Une salle plongée dans le noir. Une ombre qui avance précautionneusement sur l'estrade obscure, éclairée par une lumière rouge sang. Un beat martial, semblable au battement du coeur rythme sa marche majestueuse. Bientôt, le tempo s'enrichit pour épouser une rythmique de rap. La gestuelle est lente, mesurée, royale presque. La concentration du public est maximale, le temps a suspendu son vol depuis.
Dans la salle Bitty Moro de l'Institut national supérieur des arts et de l'action culturelle (Insaac), récemment, Emmanuel Amour Frumence Aby Say, étudiant en Master 1 Danse et Chorégraphie, la vingtaine à peine, est face aux trois membres du jury qu'il doit convaincre par la maîtrise non seulement de son sujet mais aussi de la plus-value qu'il peut apporter à la danse contemporaine en termes de créativité.

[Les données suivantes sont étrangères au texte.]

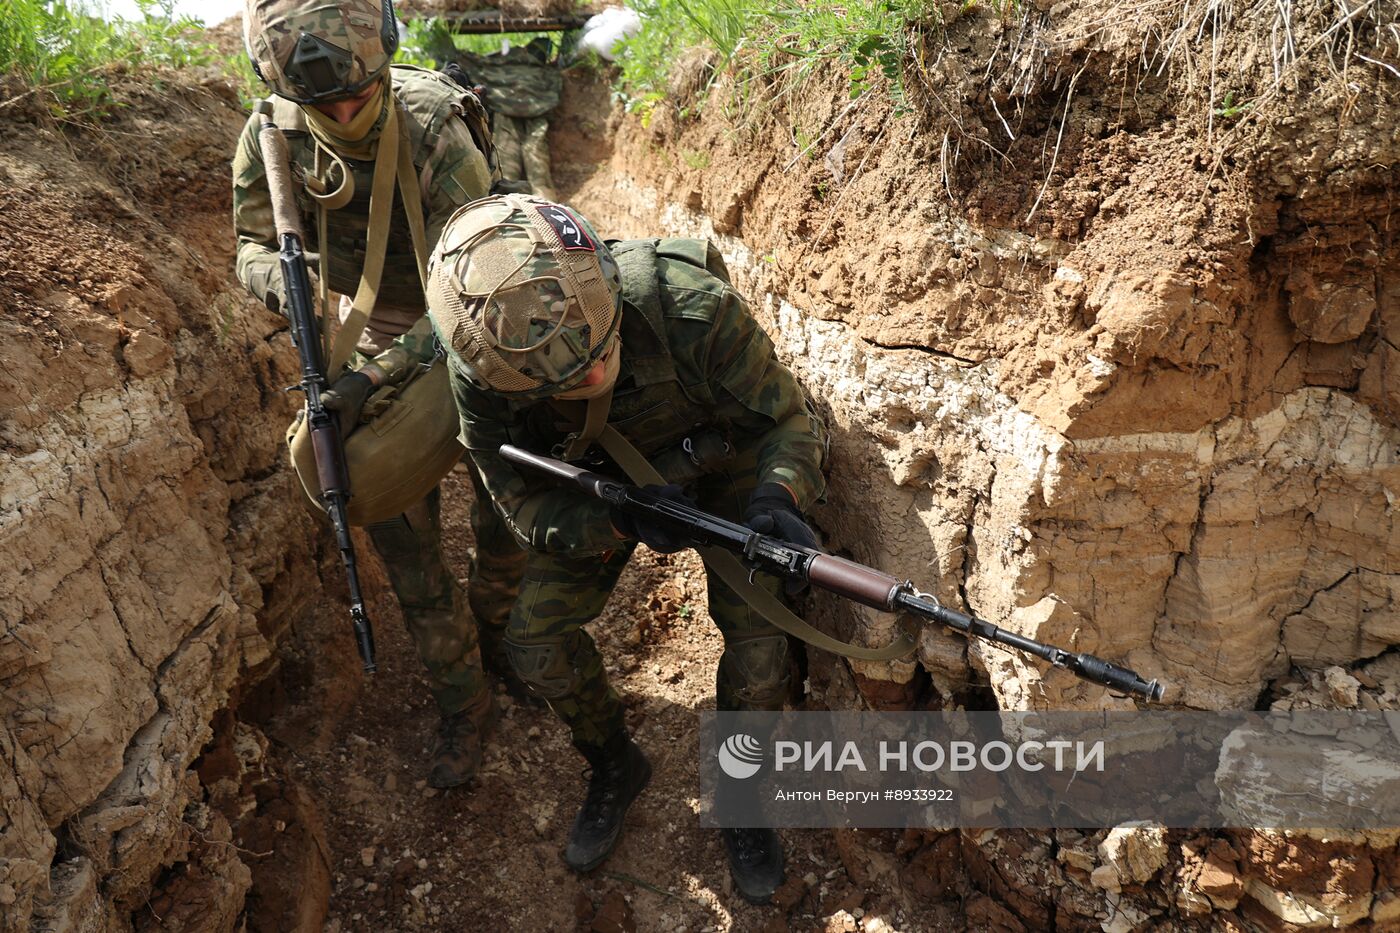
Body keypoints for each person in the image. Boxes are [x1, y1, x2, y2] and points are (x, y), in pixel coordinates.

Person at [416, 194, 828, 903]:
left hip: (726, 469)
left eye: (600, 348)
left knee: (762, 656)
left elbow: (786, 420)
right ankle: (612, 762)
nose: (588, 375)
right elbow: (520, 503)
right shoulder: (480, 377)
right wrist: (618, 524)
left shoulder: (688, 306)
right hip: (604, 496)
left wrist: (777, 497)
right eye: (560, 381)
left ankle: (740, 792)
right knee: (536, 643)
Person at [233, 0, 524, 788]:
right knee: (409, 559)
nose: (342, 112)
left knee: (510, 521)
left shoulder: (434, 127)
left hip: (468, 337)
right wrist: (286, 284)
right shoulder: (273, 135)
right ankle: (466, 700)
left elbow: (475, 290)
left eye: (357, 97)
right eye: (323, 104)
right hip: (359, 351)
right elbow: (250, 242)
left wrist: (373, 377)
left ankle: (501, 638)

Et le moins que l'on puisse dire, c'est que le projet de création du jouvenceau intitulé « Donc, c'est ça ! » a impressionné le public.
Maniant avec maestria le pneu, son matériau avec lequel il faisait corps, Emmanuel Amour Aby Say a su capter et captiver l'attention de son auditoire avec ses enchaînements, ses saltos, son jeu de scène, son occupation scénique, sa gestuelle assortie, un jeu de lumière à propos, le tout sur fond musical et un bruitage qui rappelle la rue abidjanaise des gbaka, wôro-wôro, piétons, vendeurs à la criée... Cela, pour changer un tant soit peu le prisme sur les apprentis gbaka que le commun des mortels perçoit comme la jeunesse des contre-valeurs.

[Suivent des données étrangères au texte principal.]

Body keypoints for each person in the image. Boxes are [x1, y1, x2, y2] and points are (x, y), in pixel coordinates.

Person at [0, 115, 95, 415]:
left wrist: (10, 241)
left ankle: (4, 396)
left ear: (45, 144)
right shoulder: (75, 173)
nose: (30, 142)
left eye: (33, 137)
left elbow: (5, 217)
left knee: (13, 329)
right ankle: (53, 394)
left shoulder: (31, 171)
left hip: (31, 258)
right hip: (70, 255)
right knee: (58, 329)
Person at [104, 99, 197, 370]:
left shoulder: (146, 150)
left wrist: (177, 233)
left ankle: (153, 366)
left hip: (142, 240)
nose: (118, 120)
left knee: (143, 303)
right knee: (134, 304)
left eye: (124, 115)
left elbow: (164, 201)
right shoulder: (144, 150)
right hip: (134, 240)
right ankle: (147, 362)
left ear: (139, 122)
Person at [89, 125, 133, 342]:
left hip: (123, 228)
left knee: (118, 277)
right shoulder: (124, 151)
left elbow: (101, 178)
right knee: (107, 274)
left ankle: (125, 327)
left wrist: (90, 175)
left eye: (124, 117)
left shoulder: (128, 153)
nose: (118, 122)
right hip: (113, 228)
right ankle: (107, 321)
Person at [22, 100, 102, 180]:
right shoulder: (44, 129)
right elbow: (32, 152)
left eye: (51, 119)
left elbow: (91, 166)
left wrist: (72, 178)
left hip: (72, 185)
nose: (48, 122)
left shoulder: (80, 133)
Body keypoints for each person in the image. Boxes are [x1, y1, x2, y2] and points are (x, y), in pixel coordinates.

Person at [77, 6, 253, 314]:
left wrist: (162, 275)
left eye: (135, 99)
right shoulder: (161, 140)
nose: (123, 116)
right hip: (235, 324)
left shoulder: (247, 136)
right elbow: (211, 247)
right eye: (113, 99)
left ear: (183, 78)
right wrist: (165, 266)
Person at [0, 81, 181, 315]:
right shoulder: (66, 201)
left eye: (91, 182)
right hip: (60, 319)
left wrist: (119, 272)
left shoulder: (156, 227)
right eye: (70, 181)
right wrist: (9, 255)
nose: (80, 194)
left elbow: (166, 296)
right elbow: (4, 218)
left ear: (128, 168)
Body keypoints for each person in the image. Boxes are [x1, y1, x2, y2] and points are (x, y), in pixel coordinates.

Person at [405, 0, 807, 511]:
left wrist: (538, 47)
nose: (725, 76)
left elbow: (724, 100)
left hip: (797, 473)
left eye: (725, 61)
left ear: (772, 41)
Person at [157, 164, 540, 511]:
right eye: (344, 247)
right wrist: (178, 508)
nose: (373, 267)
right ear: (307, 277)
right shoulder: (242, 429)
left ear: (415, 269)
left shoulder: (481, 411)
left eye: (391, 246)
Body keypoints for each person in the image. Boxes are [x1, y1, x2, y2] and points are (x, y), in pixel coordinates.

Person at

« Dans ma prestation, je veux mettre en lumière les gens qui s'assument en société. Cela, parce que les jeunes d'aujourd'hui, de façon générale, se font passer pour ce qu'ils ne sont pas ; ils ont honte de s'assumer. Or les apprentis gbaka, quel que soit le regard que les autres portent sur eux, sont fiers de leur boulot », explique-t-il.
In fine, il s'est agi pour l'étoile naissante de la danse contemporaine d'inviter la jeunesse ivoirienne à s'inscrire dans les valeurs cardinales qui fondent l'homme plutôt qu'à s'adonner au bling-bling qui caractérise le contexte actuel.
Après les critiques du jury composé de Hermann Yao Nikoko, professeur de chorégraphie ; Toussaint Kouakou, prof de danse classique et Lassana Kamagaté, prof de danse moderne, l'Ecole supérieure de musique et de danse (Esmd) peut être fière de porter en son sein une étoile qui va illuminer le ciel de la Côte d'Ivoire.